Open MPI User's Mailing List Archives

  |   Home   |   Support   |   FAQ   |   all Open MPI User's mailing list

From: Brian W. Barrett (bbarrett_at_[hidden])
Date: 2007-01-17 10:55:31


On Jan 17, 2007, at 2:39 AM, Gleb Natapov wrote:

> Hi Robin,
>
> On Wed, Jan 17, 2007 at 04:12:10AM -0500, Robin Humble wrote:
>>
>> so this isn't really an OpenMPI questions (I don't think), but you
>> guys
>> will have hit the problem if anyone has...
>>
>> basically I'm seeing wildly different bandwidths over InfiniBand
>> 4x DDR
>> when I use different kernels.
>> I'm testing with netpipe-3.6.2's NPmpi, but a home-grown pingpong
>> sees
>> the same thing.
>>
>> the default 2.6.9-42.0.3.ELsmp (and also sles10's kernel) gives ok
>> bandwidth (50% of peak I guess is good?) at ~10 Gbit/s, but a pile of
>> newer kernels (2.16.19.2, 2.6.20-rc4,
>> 2.6.18-1.2732.4.2.el5.OFED_1_1(*))
>> all max out at ~5.3 Gbit/s.
>>
>> half the bandwidth! :-(
>> latency is the same.
> Try to load ib_mthca with tune_pci=1 option on those kernels that are
> slow.

I can't speak to the kernels, but one note about bandwidth.
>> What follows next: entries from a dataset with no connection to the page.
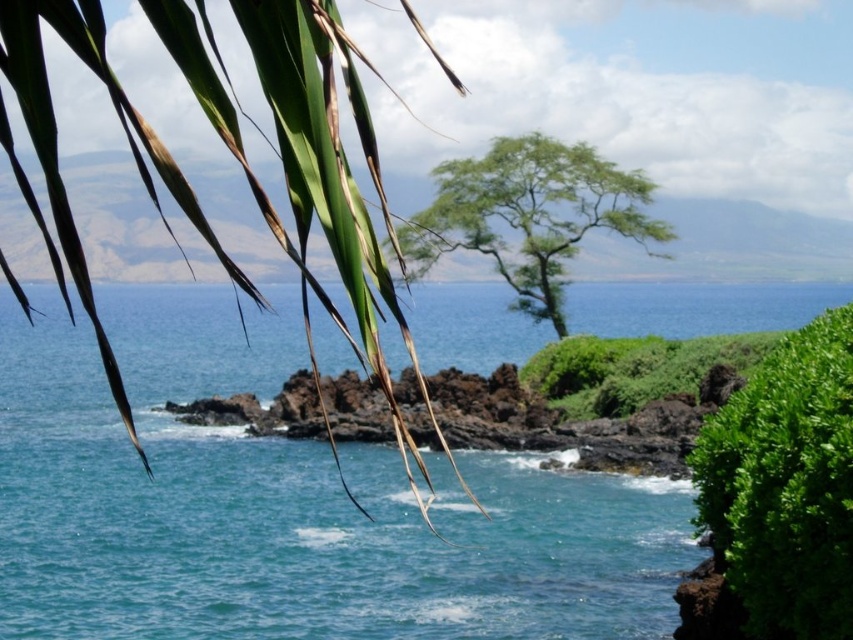
Is green leafy palm tree at upper left wider than green leafy tree at center?

Indeed, green leafy palm tree at upper left has a greater width compared to green leafy tree at center.

What do you see at coordinates (311, 173) in the screenshot?
I see `green leafy palm tree at upper left` at bounding box center [311, 173].

Describe the element at coordinates (311, 173) in the screenshot. I see `green leafy palm tree at upper left` at that location.

Image resolution: width=853 pixels, height=640 pixels. Find the location of `green leafy palm tree at upper left`. green leafy palm tree at upper left is located at coordinates (311, 173).

Consider the image. Does green leafy palm tree at upper left appear under green leafy bush at lower right?

No.

Is green leafy palm tree at upper left above green leafy bush at lower right?

Yes, green leafy palm tree at upper left is above green leafy bush at lower right.

The width and height of the screenshot is (853, 640). What are the coordinates of `green leafy palm tree at upper left` in the screenshot? It's located at (311, 173).

Identify the location of green leafy palm tree at upper left. (311, 173).

Can you confirm if green leafy bush at lower right is taller than green leafy tree at center?

In fact, green leafy bush at lower right may be shorter than green leafy tree at center.

Who is positioned more to the right, green leafy bush at lower right or green leafy tree at center?

green leafy bush at lower right

Which is behind, point (799, 625) or point (575, 154)?

Point (575, 154)

Identify the location of green leafy bush at lower right. point(778,497).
By
default, Open MPI uses a pipelined pinning protocol for large message
transfer that provides the best bandwidth when the application has
low buffer reuse and does not require the use of intercepts in the
malloc library or using mallopt to prevent libc from returning memory
to the OS. We have another mode that provides much better bandwidth
when an application has high buffer reuse (like NetPIPE), which can
be enabled by adding "-mca mpi_leave_pinned 1" to the mpirun command
line.

It would be interesting to know if the bandwidth differences appear
when the leave pinned protocol is used. My guess is that they will
not, but one never knows. If so, there are a couple of different
possibilities for why there is the slowdown: higher memory pinning
times, an interaction that throws off our pipeline, etc...

Brian

-- 
   Brian Barrett
   Open MPI Team, CCS-1
   Los Alamos National Laboratory